Shortening product life cycle

– it is one of the major threat that TEKA PN is facing in Textiles - Non Apparel sector. It can lead to higher research and development costs, higher marketing expenses, lower customer loyalty, etc.

High dependence on third party suppliers

– TEKA PN high dependence on third party suppliers can disrupt its processes and delivery mechanism. For example -the current troubles of car makers because of chip shortage is because the chip companies started producing chips for electronic companies rather than car manufacturers.

Increasing international competition and downward pressure on margins

– Apart from technology driven competitive advantage dilution, TEKA PN can face downward pressure on margins from increasing competition from international players. The international players have stable revenue in their home market and can use those resources to penetrate TEKA PN prominent markets.

High level of anxiety and lack of motivation

– the Great Resignation in United States is the sign of broader dissatisfaction among the workforce in United States. TEKA PN needs to understand the core reasons impacting the Textiles - Non Apparel industry. This will help it in building a better workplace.

Environmental challenges

– TEKA PN needs to have a robust strategy against the disruptions arising from climate change and energy requirements. EU has identified it as key priority area and spending 30% of its 880 billion Euros European post Covid-19 recovery funds on green technology. TEKA PN can take advantage of this fund but it will also bring new competitors in the Textiles - Non Apparel industry.

Trade war between China and United States

– The trade war between two of the biggest economies can hugely impact the opportunities for TEKA PN in Textiles - Non Apparel industry. The Textiles - Non Apparel industry is already at various protected from local competition in China, with the rise of trade war the protection levels may go up. This presents a clear threat of current business model in Chinese market.

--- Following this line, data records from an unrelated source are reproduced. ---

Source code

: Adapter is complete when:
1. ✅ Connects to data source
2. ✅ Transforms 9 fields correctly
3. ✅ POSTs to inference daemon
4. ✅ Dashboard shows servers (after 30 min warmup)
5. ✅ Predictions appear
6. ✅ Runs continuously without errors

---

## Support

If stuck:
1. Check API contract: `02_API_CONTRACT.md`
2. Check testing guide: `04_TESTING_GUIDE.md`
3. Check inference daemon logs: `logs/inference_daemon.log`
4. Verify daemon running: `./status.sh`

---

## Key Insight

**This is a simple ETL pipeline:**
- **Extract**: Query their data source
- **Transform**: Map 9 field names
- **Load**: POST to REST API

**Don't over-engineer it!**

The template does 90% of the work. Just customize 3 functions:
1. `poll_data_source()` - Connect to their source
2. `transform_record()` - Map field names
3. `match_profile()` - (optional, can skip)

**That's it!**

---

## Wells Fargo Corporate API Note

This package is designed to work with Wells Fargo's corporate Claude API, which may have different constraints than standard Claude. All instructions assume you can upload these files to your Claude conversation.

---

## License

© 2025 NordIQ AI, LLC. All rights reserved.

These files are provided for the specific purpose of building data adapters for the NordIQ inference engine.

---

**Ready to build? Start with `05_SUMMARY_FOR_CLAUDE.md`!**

Technology disruption because of hacks, piracy etc

– The colonial pipeline illustrated, how vulnerable modern organization are to international hackers, miscreants, and disruptors. The cyber security interruption, data leaks, etc can seriously jeopardize the future growth of the organization.

Capital market disruption

– During the Covid-19, Dow Jones has touched record high. The valuations of a number of companies are way beyond their existing business model potential. This can lead to capital market correction which can put a number of suppliers, collaborators, value chain partners in great financial difficulty. It will directly impact the business of TEKA PN.

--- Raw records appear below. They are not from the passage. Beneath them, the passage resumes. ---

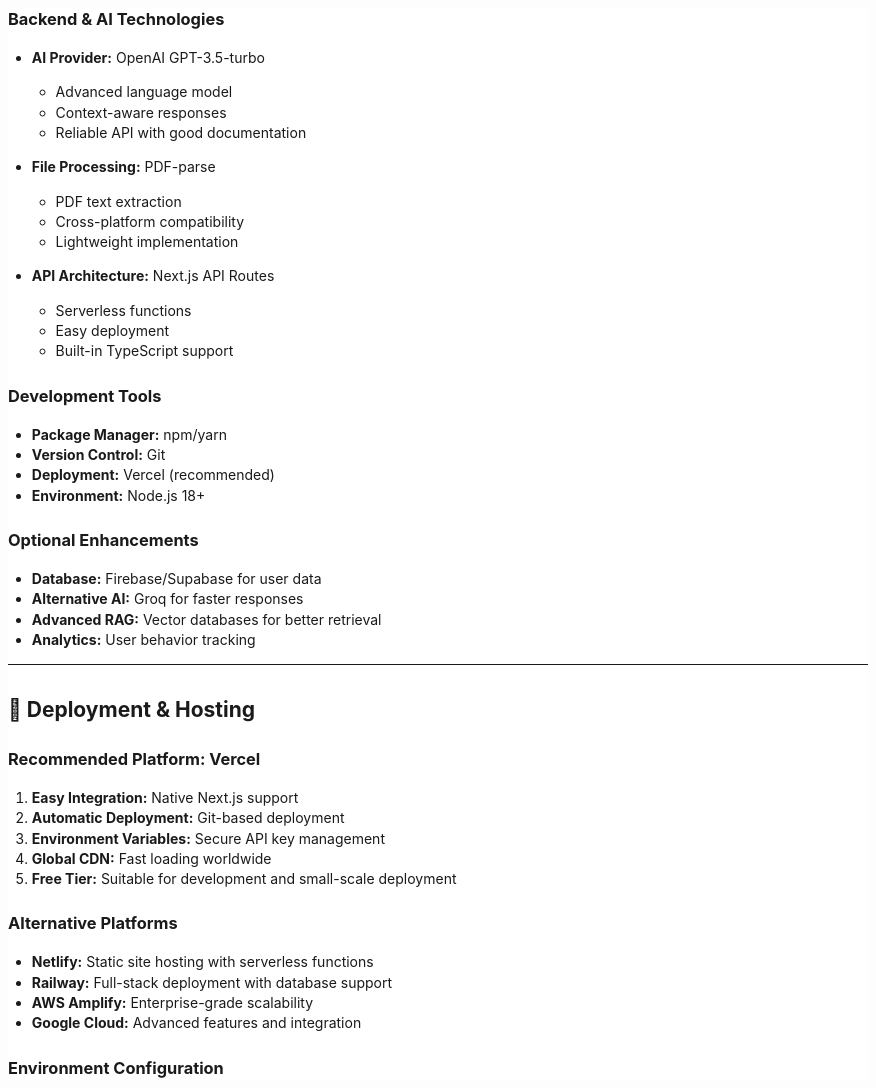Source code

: ### Backend & AI Technologies

- **AI Provider:** OpenAI GPT-3.5-turbo

  - Advanced language model
  - Context-aware responses
  - Reliable API with good documentation

- **File Processing:** PDF-parse

  - PDF text extraction
  - Cross-platform compatibility
  - Lightweight implementation

- **API Architecture:** Next.js API Routes
  - Serverless functions
  - Easy deployment
  - Built-in TypeScript support

### Development Tools

- **Package Manager:** npm/yarn
- **Version Control:** Git
- **Deployment:** Vercel (recommended)
- **Environment:** Node.js 18+

### Optional Enhancements

- **Database:** Firebase/Supabase for user data
- **Alternative AI:** Groq for faster responses
- **Advanced RAG:** Vector databases for better retrieval
- **Analytics:** User behavior tracking

---

## 🚀 Deployment & Hosting

### Recommended Platform: Vercel

1. **Easy Integration:** Native Next.js support
2. **Automatic Deployment:** Git-based deployment
3. **Environment Variables:** Secure API key management
4. **Global CDN:** Fast loading worldwide
5. **Free Tier:** Suitable for development and small-scale deployment

### Alternative Platforms

- **Netlify:** Static site hosting with serverless functions
- **Railway:** Full-stack deployment with database support
- **AWS Amplify:** Enterprise-grade scalability
- **Google Cloud:** Advanced features and integration

### Environment Configuration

Weighted SWOT Analysis of TEKA PN Template, Example


Not all factors mentioned under the Strengths, Weakness, Opportunities, and Threats quadrants in the SWOT Analysis are equal. Managers at TEKA PN needs to zero down on the relative importance of each factor mentioned in the Strengths, Weakness, Opportunities, and Threats quadrants. We can provide the relative importance to each factor by assigning relative weights. Weighted SWOT analysis process is a three stage process –

First stage for doing weighted SWOT analysis of TEKA PN is to rank the strengths and weaknesses of the organization. This will help you to assess the most important strengths and weaknesses of the firm and which one of the strengths and weaknesses mentioned in the initial lists are marginal and can be left out.

Second stage for conducting weighted SWOT analysis of TEKA PN is to give probabilities to the external strategic factors thus better understanding the opportunities and threats arising out of macro environment changes and developments.

Third stage of constructing weighted SWOT analysis of TEKA PN to provide strategic recommendations includes – joining likelihood of external strategic factors such as opportunities and threats to the internal strategic factors – strengths and weaknesses. You should start with external factors as they will provide the direction of the overall industry. Secondly by joining probabilities with internal strategic factors can help the company not only strategic fit but also the most probably strategic trade-off that TEKA PN needs to make to build a sustainable competitive advantage.